Purpose of leave-one-out cross-validation in descriptive modelling I refer you to Breiman's paper Statistical Modeling - A Tale of Two Cultures where he illustrated some examples of descriptive modelling. Under section 11.1, 100 runs of regression were performed, each time leaving randomly selected 10% of the data. May I know what is the purpose of performing 100 runs and getting the average error rate and relationship between the outcome and explanatory? 
I understand the objective of creating tests sets in predictive modelling is as to prevent overestimating the predictive accuracy of the model. But I do not quite understand in the context of descriptive modelling. 
 A: The holdout is considered the validation set, not the test set.  The test set gives you an idea of how well your model performs on unseen data, ie how well your model represents reality.  That said, ideally you can catch overfitting before you expose your model to the test set.
This is where the validation (holdout) set comes in.  By systematically setting aside a validation set to compare, in this case, 90% of the training data to, you benefit in at least two ways:


*

*If there is large fluctuation in error between validation sets, there may be overfitting

*Using the average of each training/validation split provides you with a better sense of the model's true accuracy.  Ultimately, this gives you an overfitting-proof assessment, as your total model accuracy is less dependent on the arbitrary choice of your training set

A: In the paper you have referenced, the author uses cross-validation in the context of a predictive modeling approach, e.g. to perform (automatic) variable selection. In descriptive modeling, variable selection is performed based on theory first and only then confronted with the model output and data. See this post for a discussion on predictive vs descriptive.
In a purely descriptive setting, model quality assessment is also not solely focused on quantitative indicators but also relies on theoretical assumptions, expectations and the modeling process itself. This is unlike a setting which includes a predictive purpose, where being able to put a confidence interval around quantitative quality measures such as R squared can be considered indispensable.
In descriptive modeling and more particularly for OLS, cross-validation or most often bootstrapping can rather be used to identify or measure the impact of potential leverage points and outliers.
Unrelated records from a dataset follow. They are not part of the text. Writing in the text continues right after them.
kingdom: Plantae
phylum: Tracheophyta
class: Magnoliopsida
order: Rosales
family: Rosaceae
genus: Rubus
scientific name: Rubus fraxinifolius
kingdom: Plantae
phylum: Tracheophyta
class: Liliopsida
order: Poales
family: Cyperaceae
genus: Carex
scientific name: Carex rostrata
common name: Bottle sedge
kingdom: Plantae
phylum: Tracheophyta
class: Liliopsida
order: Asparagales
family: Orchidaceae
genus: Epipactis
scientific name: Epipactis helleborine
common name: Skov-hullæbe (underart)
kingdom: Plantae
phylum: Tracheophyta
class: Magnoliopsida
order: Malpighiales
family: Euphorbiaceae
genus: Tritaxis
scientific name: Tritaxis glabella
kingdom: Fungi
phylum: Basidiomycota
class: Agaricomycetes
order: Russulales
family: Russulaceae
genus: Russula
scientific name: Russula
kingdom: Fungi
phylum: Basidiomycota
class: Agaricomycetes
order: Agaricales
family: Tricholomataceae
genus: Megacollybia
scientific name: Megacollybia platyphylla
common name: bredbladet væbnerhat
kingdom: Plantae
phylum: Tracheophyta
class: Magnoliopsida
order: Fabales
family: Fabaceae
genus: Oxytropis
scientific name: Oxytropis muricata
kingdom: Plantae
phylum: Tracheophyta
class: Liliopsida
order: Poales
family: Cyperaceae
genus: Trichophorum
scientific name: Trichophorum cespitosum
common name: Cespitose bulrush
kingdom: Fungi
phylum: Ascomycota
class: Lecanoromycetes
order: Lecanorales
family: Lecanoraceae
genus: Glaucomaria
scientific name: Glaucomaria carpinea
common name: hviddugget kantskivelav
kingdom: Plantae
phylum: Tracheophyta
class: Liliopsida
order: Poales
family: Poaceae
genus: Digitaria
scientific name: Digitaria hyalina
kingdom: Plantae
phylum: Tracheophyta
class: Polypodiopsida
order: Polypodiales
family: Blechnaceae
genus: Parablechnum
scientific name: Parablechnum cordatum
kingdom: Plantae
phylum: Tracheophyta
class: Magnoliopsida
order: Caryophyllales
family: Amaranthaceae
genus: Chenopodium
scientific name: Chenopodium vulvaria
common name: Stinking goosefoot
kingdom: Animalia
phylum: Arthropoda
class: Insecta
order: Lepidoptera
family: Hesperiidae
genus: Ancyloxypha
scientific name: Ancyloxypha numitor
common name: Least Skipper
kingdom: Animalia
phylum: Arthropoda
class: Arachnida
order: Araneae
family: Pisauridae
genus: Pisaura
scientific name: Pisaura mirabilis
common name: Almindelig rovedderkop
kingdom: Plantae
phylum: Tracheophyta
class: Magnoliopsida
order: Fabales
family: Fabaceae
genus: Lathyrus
As such, you will gain further knowledge about the underlying population or sample and be able to decide on the approach to take, such as for example whether to resort to more robust regression methods or to flatten certain observations in the sample.
A: Think of it like this -
Suppose you have a population of 1000 students and you want their average height ̅X. So, you go and take a sample of 20 students and measure their height and take the average (μ). Chances that μ will be true representative of the population average height (X) is low. But if you repeat the process 100 times and take the average of all the 100 averages (average of the sampling distribution) then it will be unbiased estimation of the population height i.e.true representative of the sample population.
Now coming to your question - The objective of creating test set is to get an idea of error rate on unseen data to determine if the model is over-fitting. Similar to my above example, if you run just one model and use that to estimate error on test set, it might not be true representative of the actual test error. So, you run many models and calculate the average error. This error will be true representative of the actual test error and whether or not this error is large you can determine whether the model is over-fitting or not.
A: If your "descriptive" model doesn't predict well, how can you trust anything it has to say about your data/process? If you don't use something like cross-validation, how can you have a reasonable idea of how well your model predicts?
The fact that your model predicts well doesn't guarantee that you can pull any useful knowledge out of it, but if it can't predict well how can you have any confidence in what you believe it says?